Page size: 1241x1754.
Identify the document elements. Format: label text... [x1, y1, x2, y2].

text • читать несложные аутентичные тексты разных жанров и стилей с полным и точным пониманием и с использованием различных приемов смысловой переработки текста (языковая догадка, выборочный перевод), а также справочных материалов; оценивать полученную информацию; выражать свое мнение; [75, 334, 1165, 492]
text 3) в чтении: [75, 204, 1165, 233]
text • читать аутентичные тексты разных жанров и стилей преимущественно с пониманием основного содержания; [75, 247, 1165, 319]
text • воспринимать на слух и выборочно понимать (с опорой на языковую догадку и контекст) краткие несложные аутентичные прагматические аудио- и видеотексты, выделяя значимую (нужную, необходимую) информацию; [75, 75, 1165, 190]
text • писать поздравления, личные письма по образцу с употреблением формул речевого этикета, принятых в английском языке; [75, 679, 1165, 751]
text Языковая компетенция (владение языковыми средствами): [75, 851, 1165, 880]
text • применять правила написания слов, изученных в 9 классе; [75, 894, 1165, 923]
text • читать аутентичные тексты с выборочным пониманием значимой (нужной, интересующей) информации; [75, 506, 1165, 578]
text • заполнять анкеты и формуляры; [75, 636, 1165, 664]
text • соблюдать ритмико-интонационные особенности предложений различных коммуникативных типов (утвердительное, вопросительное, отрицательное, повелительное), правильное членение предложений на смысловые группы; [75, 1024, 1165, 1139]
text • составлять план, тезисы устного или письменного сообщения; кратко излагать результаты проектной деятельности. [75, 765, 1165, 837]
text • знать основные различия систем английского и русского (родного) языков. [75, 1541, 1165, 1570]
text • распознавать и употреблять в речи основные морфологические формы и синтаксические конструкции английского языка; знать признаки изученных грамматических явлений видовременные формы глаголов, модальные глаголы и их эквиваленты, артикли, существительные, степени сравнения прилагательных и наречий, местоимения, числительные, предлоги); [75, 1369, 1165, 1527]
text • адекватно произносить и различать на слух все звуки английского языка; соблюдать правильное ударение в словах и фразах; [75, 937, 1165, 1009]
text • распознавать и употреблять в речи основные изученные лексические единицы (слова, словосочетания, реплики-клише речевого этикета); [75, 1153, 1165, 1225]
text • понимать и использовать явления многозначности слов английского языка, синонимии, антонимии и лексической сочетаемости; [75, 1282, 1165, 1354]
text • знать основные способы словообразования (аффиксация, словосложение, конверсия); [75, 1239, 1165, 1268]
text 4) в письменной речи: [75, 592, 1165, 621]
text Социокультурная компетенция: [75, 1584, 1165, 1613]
_ _ _ _
__Problem statement__: Above are the entries; give them back verbatim.

__Expected answer__:
Page size: 1241x1754.
Identify the document elements. Format: label text... [x1, y1, x2, y2].

text • читать несложные аутентичные тексты разных жанров и стилей с полным и точным пониманием и с использованием различных приемов смысловой переработки текста (языковая догадка, выборочный перевод), а также справочных материалов; оценивать полученную информацию; выражать свое мнение; [75, 334, 1165, 492]
text 3) в чтении: [75, 204, 1165, 233]
text • читать аутентичные тексты разных жанров и стилей преимущественно с пониманием основного содержания; [75, 247, 1165, 319]
text • воспринимать на слух и выборочно понимать (с опорой на языковую догадку и контекст) краткие несложные аутентичные прагматические аудио- и видеотексты, выделяя значимую (нужную, необходимую) информацию; [75, 75, 1165, 190]
text • писать поздравления, личные письма по образцу с употреблением формул речевого этикета, принятых в английском языке; [75, 679, 1165, 751]
text Языковая компетенция (владение языковыми средствами): [75, 851, 1165, 880]
text • применять правила написания слов, изученных в 9 классе; [75, 894, 1165, 923]
text • читать аутентичные тексты с выборочным пониманием значимой (нужной, интересующей) информации; [75, 506, 1165, 578]
text • заполнять анкеты и формуляры; [75, 636, 1165, 664]
text • соблюдать ритмико-интонационные особенности предложений различных коммуникативных типов (утвердительное, вопросительное, отрицательное, повелительное), правильное членение предложений на смысловые группы; [75, 1024, 1165, 1139]
text • составлять план, тезисы устного или письменного сообщения; кратко излагать результаты проектной деятельности. [75, 765, 1165, 837]
text • знать основные различия систем английского и русского (родного) языков. [75, 1541, 1165, 1570]
text • распознавать и употреблять в речи основные морфологические формы и синтаксические конструкции английского языка; знать признаки изученных грамматических явлений видовременные формы глаголов, модальные глаголы и их эквиваленты, артикли, существительные, степени сравнения прилагательных и наречий, местоимения, числительные, предлоги); [75, 1369, 1165, 1527]
text • адекватно произносить и различать на слух все звуки английского языка; соблюдать правильное ударение в словах и фразах; [75, 937, 1165, 1009]
text • распознавать и употреблять в речи основные изученные лексические единицы (слова, словосочетания, реплики-клише речевого этикета); [75, 1153, 1165, 1225]
text • понимать и использовать явления многозначности слов английского языка, синонимии, антонимии и лексической сочетаемости; [75, 1282, 1165, 1354]
text • знать основные способы словообразования (аффиксация, словосложение, конверсия); [75, 1239, 1165, 1268]
text 4) в письменной речи: [75, 592, 1165, 621]
text Социокультурная компетенция: [75, 1584, 1165, 1613]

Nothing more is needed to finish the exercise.